- _Texte extrait_
____________

Avec son homologue espagnol, le ministre de l'Intérieur appelle au renforcement des moyens des pays les plus exposés aux flux migratoires.
En pleine crise arabe, Claude Guéant resserre les rangs avec ses collègues du sud de l'Europe. Il a commencé mercredi sa tournée par une rencontre avec le socialiste Alfredo Perez Rubalcaba, premier vice-président du gouvernement espagnol et ministre de l'Intérieur. Suivra prochainement un rendez-vous de travail avec son homologue italien, Roberto Maroni, figure de la Ligue du Nord.

____________

- _Données enregistrées_
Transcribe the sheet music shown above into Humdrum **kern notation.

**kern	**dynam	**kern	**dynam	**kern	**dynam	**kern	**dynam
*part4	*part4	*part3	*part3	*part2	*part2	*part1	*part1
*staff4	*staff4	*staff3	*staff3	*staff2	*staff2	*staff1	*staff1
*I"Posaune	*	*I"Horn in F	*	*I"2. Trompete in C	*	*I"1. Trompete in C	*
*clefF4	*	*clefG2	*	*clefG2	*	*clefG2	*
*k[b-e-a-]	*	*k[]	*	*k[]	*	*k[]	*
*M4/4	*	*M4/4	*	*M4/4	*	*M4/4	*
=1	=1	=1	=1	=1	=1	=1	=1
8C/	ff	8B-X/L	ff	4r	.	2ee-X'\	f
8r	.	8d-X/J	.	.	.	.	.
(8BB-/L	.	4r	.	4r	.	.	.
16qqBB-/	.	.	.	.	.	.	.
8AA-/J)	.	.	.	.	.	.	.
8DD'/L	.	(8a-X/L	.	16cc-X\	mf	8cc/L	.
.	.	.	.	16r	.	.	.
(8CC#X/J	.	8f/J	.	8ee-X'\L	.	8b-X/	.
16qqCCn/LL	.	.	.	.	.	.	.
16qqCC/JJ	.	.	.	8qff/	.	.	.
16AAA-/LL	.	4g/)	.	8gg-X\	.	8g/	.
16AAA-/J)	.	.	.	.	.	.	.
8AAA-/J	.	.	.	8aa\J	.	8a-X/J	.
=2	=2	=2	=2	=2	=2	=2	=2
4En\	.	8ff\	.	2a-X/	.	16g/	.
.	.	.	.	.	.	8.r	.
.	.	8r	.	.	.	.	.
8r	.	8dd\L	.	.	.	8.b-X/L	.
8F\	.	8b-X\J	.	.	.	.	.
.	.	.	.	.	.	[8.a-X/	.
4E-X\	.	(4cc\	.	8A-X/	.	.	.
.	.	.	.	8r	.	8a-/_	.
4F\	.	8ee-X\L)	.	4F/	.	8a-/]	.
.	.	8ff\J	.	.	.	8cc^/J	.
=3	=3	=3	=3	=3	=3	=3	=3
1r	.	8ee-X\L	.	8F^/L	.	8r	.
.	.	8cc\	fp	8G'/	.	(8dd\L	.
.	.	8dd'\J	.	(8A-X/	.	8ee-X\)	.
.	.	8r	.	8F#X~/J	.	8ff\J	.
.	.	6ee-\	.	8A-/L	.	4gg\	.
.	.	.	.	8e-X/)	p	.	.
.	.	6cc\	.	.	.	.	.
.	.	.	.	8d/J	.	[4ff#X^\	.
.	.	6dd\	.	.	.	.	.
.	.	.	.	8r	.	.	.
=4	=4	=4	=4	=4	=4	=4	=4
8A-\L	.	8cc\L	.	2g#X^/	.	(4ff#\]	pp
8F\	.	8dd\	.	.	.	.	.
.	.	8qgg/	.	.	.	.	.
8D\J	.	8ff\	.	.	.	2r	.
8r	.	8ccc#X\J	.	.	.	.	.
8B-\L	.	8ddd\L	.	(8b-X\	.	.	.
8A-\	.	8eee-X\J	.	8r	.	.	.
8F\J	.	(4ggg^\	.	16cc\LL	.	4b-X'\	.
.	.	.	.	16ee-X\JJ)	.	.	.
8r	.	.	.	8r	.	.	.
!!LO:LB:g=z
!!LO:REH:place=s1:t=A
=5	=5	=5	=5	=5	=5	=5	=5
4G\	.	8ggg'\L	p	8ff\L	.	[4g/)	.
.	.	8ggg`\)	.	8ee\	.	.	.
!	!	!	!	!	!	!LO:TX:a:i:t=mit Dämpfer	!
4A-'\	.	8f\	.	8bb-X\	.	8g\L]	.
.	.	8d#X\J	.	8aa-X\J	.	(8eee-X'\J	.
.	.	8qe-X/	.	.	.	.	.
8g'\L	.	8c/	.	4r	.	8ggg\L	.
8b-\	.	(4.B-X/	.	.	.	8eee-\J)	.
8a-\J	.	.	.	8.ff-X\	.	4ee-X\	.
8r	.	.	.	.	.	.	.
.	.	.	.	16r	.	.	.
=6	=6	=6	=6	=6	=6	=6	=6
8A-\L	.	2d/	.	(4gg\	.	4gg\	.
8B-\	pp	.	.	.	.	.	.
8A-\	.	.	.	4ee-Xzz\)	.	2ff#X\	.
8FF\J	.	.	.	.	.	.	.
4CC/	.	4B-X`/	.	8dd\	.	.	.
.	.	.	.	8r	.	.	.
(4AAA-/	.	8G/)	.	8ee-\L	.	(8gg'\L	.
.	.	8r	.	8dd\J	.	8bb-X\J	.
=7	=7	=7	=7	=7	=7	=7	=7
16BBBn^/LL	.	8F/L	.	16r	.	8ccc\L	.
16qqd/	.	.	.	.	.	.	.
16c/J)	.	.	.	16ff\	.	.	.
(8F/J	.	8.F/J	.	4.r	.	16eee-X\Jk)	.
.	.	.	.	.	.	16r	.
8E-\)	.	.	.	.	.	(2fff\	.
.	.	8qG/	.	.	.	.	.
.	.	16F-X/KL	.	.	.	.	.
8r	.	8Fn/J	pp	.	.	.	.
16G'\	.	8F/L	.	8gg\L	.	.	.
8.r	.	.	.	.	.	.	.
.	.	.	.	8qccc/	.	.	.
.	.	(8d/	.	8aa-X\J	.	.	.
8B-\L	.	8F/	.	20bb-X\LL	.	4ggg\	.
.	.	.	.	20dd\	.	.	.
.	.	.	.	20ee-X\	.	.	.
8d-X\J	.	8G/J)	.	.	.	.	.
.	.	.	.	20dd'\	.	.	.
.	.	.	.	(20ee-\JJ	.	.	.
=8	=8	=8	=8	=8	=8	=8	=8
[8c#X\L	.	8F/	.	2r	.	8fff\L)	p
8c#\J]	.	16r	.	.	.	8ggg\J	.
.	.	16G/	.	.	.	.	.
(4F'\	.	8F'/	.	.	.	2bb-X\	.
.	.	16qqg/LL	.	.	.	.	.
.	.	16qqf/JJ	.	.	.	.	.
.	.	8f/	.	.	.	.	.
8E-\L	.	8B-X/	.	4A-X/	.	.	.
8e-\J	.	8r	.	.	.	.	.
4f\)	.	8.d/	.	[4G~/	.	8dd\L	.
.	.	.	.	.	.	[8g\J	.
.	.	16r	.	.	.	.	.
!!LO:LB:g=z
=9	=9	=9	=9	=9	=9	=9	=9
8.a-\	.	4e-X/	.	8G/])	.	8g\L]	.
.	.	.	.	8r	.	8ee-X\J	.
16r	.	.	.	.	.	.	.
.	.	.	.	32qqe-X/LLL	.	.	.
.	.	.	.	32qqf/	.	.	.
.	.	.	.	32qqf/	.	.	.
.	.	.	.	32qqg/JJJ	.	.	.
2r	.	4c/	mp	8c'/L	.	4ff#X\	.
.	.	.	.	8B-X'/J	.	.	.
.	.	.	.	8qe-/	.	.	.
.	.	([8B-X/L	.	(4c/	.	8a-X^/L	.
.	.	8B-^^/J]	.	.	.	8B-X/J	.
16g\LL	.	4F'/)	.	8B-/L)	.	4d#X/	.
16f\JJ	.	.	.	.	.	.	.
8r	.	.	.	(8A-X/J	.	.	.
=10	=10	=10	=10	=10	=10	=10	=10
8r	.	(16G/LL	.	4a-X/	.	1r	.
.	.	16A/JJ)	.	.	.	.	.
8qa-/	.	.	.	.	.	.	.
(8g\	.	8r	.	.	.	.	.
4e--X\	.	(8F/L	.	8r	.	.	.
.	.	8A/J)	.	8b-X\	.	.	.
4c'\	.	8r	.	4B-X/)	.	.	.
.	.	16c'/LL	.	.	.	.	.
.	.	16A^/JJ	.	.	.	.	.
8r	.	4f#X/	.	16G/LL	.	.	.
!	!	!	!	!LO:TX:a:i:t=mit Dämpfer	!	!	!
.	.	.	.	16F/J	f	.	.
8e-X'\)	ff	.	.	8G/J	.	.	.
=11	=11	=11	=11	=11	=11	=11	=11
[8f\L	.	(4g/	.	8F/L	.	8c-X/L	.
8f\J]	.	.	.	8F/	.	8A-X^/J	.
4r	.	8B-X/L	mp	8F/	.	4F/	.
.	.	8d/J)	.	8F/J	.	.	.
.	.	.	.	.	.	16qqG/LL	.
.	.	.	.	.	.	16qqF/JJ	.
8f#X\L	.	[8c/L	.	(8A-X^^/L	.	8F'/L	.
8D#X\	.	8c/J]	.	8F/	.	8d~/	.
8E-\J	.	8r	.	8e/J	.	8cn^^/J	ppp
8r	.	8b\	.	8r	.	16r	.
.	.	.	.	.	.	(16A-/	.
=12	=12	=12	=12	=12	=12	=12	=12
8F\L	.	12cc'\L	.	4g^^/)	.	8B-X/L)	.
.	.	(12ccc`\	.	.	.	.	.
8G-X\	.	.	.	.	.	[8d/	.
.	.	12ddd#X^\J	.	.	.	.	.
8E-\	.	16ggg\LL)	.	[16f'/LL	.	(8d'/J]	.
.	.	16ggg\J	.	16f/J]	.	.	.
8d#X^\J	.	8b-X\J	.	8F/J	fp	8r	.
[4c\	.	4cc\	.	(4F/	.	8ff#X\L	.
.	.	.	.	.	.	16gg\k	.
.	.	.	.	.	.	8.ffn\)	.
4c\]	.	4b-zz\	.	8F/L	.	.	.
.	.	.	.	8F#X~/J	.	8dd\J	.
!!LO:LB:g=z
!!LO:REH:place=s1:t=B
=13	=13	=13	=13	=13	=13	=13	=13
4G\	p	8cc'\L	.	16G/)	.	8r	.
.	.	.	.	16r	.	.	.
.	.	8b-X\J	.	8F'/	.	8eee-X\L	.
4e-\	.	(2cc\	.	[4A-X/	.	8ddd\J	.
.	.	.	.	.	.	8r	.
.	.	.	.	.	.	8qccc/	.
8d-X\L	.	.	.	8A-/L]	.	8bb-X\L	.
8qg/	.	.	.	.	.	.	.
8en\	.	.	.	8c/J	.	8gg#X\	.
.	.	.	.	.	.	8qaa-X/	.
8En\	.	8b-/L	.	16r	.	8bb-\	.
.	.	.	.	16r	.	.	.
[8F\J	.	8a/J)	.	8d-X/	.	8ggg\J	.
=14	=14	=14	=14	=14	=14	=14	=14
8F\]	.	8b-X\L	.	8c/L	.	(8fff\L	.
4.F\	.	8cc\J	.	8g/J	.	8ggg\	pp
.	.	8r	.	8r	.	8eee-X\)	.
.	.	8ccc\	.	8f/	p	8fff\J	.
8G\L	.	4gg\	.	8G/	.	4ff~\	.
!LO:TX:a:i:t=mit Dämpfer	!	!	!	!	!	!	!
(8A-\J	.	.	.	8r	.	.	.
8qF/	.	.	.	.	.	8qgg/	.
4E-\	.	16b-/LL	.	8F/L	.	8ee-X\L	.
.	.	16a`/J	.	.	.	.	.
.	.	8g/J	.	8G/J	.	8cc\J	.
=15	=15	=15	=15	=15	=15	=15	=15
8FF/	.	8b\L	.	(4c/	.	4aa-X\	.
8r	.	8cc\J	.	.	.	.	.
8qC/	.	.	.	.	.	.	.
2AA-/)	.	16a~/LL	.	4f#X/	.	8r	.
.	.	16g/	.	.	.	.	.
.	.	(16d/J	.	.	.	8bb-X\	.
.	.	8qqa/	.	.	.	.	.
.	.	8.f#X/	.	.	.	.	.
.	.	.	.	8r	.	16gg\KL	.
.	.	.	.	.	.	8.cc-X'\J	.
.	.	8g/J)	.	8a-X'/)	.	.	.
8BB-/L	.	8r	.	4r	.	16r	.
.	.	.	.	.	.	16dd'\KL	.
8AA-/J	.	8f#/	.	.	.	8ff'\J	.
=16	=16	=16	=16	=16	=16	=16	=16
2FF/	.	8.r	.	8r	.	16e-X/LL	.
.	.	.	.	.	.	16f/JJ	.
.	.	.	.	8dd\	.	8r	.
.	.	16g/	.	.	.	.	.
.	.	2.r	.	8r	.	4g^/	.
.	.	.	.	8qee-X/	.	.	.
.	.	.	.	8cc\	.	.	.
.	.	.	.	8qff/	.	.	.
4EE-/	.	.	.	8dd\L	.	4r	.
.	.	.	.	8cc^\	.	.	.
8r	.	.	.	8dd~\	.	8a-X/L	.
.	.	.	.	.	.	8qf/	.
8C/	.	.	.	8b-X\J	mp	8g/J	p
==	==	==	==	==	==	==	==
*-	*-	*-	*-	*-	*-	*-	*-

____________

- _Consignes de travail_
- a) Dans l'article sur la tournée de Claude Guéant, quel homologue italien le ministre doit-il rencontrer prochainement ?
- b) Traduisez en anglais cette phrase de l'article sur la tournée de Claude Guéant : « Il a commencé mercredi sa tournée par une rencontre avec le socialiste Alfredo Perez Rubalcaba, premier vice-président du gouvernement espagnol et ministre de l'Intérieur. »
- c) Reprenez l'article sur la tournée de Claude Guéant et poursuivez-le après sa dernière phrase.

- _Ensemble des réponses_
- a) Roberto Maroni, figure de la Ligue du Nord.

- b) On Wednesday, he began his tour with a meeting with the Socialist Alfredo Perez Rubalcaba, first vice president of the Spanish government and interior minister.

- c)
Mercredi soir, Claude Guéant et son homologue espagnol ont indiqué que la France et l'Espagne n'ont, pour l'instant, détecté aucun projet terroriste libyen en direction de leur pays respectif. Les deux hommes sortaient d'un dîner au cours duquel le ministre français a voulu aborder la question des flux migratoires «sans tabou», conscient que la lutte contre l'immigration illégale s'est muée en un combat collectif aux frontières extérieures de l'Union, là où entrent les clandestins. Il a donc appelé à renforcer la mobilisation de l'agence Frontex, sorte de police européenne de l'immigration, qui devra, selon lui, intensifier sa coopération avec les pays sources, comme la Tunisie. Il a aussi réclamé la mise en place accélérée de «zones de protection prioritaires» pour accueillir, au plus près de leur pays d'origine, les populations déplacées. Autre proposition : faire jouer davantage la solidarité européenne, notamment financière, pour les pays les plus exposés à la pression migratoire, comme l'Italie ou l'Espagne.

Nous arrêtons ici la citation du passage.